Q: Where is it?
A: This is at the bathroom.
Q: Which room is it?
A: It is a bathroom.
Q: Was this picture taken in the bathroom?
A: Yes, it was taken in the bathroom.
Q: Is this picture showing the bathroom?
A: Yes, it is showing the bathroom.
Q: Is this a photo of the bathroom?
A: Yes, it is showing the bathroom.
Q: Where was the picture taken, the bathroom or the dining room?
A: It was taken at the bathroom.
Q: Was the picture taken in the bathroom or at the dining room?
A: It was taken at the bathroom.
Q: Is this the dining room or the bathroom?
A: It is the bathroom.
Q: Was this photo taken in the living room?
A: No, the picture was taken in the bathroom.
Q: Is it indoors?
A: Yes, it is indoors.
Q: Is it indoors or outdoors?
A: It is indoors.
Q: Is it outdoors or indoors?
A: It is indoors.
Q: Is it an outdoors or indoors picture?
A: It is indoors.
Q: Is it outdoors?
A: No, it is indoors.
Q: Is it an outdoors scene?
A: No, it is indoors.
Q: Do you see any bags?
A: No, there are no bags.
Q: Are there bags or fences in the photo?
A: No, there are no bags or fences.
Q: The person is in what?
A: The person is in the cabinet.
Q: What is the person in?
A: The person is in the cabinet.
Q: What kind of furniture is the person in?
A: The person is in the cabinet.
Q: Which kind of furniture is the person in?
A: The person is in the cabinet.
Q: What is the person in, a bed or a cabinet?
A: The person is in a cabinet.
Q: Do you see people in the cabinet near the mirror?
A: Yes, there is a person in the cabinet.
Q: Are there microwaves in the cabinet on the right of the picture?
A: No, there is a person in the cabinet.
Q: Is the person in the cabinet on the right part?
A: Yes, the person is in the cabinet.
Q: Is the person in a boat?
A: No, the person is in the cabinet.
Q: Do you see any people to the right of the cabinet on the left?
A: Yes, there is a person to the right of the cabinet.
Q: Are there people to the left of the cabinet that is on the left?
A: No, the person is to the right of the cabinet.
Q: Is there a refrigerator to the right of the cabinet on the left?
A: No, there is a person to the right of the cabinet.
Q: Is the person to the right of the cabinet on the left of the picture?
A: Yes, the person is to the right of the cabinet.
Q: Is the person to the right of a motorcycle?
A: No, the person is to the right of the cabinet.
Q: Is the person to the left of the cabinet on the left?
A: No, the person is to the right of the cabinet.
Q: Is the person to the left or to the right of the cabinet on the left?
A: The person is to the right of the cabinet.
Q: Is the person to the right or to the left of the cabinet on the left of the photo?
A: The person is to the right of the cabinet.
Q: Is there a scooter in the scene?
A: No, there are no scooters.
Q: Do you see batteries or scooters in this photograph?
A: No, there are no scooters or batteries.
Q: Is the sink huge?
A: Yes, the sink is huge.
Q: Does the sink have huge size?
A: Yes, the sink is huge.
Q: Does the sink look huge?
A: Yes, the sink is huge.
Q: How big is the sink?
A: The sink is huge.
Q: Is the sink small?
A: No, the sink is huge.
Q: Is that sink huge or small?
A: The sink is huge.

CONSIGNE ▸ Recopiez mot pour mot l'ensemble des entrées ci-dessus, de la première à la dernière.

CORRIGÉ ▸
Q: Where is it?
A: This is at the bathroom.
Q: Which room is it?
A: It is a bathroom.
Q: Was this picture taken in the bathroom?
A: Yes, it was taken in the bathroom.
Q: Is this picture showing the bathroom?
A: Yes, it is showing the bathroom.
Q: Is this a photo of the bathroom?
A: Yes, it is showing the bathroom.
Q: Where was the picture taken, the bathroom or the dining room?
A: It was taken at the bathroom.
Q: Was the picture taken in the bathroom or at the dining room?
A: It was taken at the bathroom.
Q: Is this the dining room or the bathroom?
A: It is the bathroom.
Q: Was this photo taken in the living room?
A: No, the picture was taken in the bathroom.
Q: Is it indoors?
A: Yes, it is indoors.
Q: Is it indoors or outdoors?
A: It is indoors.
Q: Is it outdoors or indoors?
A: It is indoors.
Q: Is it an outdoors or indoors picture?
A: It is indoors.
Q: Is it outdoors?
A: No, it is indoors.
Q: Is it an outdoors scene?
A: No, it is indoors.
Q: Do you see any bags?
A: No, there are no bags.
Q: Are there bags or fences in the photo?
A: No, there are no bags or fences.
Q: The person is in what?
A: The person is in the cabinet.
Q: What is the person in?
A: The person is in the cabinet.
Q: What kind of furniture is the person in?
A: The person is in the cabinet.
Q: Which kind of furniture is the person in?
A: The person is in the cabinet.
Q: What is the person in, a bed or a cabinet?
A: The person is in a cabinet.
Q: Do you see people in the cabinet near the mirror?
A: Yes, there is a person in the cabinet.
Q: Are there microwaves in the cabinet on the right of the picture?
A: No, there is a person in the cabinet.
Q: Is the person in the cabinet on the right part?
A: Yes, the person is in the cabinet.
Q: Is the person in a boat?
A: No, the person is in the cabinet.
Q: Do you see any people to the right of the cabinet on the left?
A: Yes, there is a person to the right of the cabinet.
Q: Are there people to the left of the cabinet that is on the left?
A: No, the person is to the right of the cabinet.
Q: Is there a refrigerator to the right of the cabinet on the left?
A: No, there is a person to the right of the cabinet.
Q: Is the person to the right of the cabinet on the left of the picture?
A: Yes, the person is to the right of the cabinet.
Q: Is the person to the right of a motorcycle?
A: No, the person is to the right of the cabinet.
Q: Is the person to the left of the cabinet on the left?
A: No, the person is to the right of the cabinet.
Q: Is the person to the left or to the right of the cabinet on the left?
A: The person is to the right of the cabinet.
Q: Is the person to the right or to the left of the cabinet on the left of the photo?
A: The person is to the right of the cabinet.
Q: Is there a scooter in the scene?
A: No, there are no scooters.
Q: Do you see batteries or scooters in this photograph?
A: No, there are no scooters or batteries.
Q: Is the sink huge?
A: Yes, the sink is huge.
Q: Does the sink have huge size?
A: Yes, the sink is huge.
Q: Does the sink look huge?
A: Yes, the sink is huge.
Q: How big is the sink?
A: The sink is huge.
Q: Is the sink small?
A: No, the sink is huge.
Q: Is that sink huge or small?
A: The sink is huge.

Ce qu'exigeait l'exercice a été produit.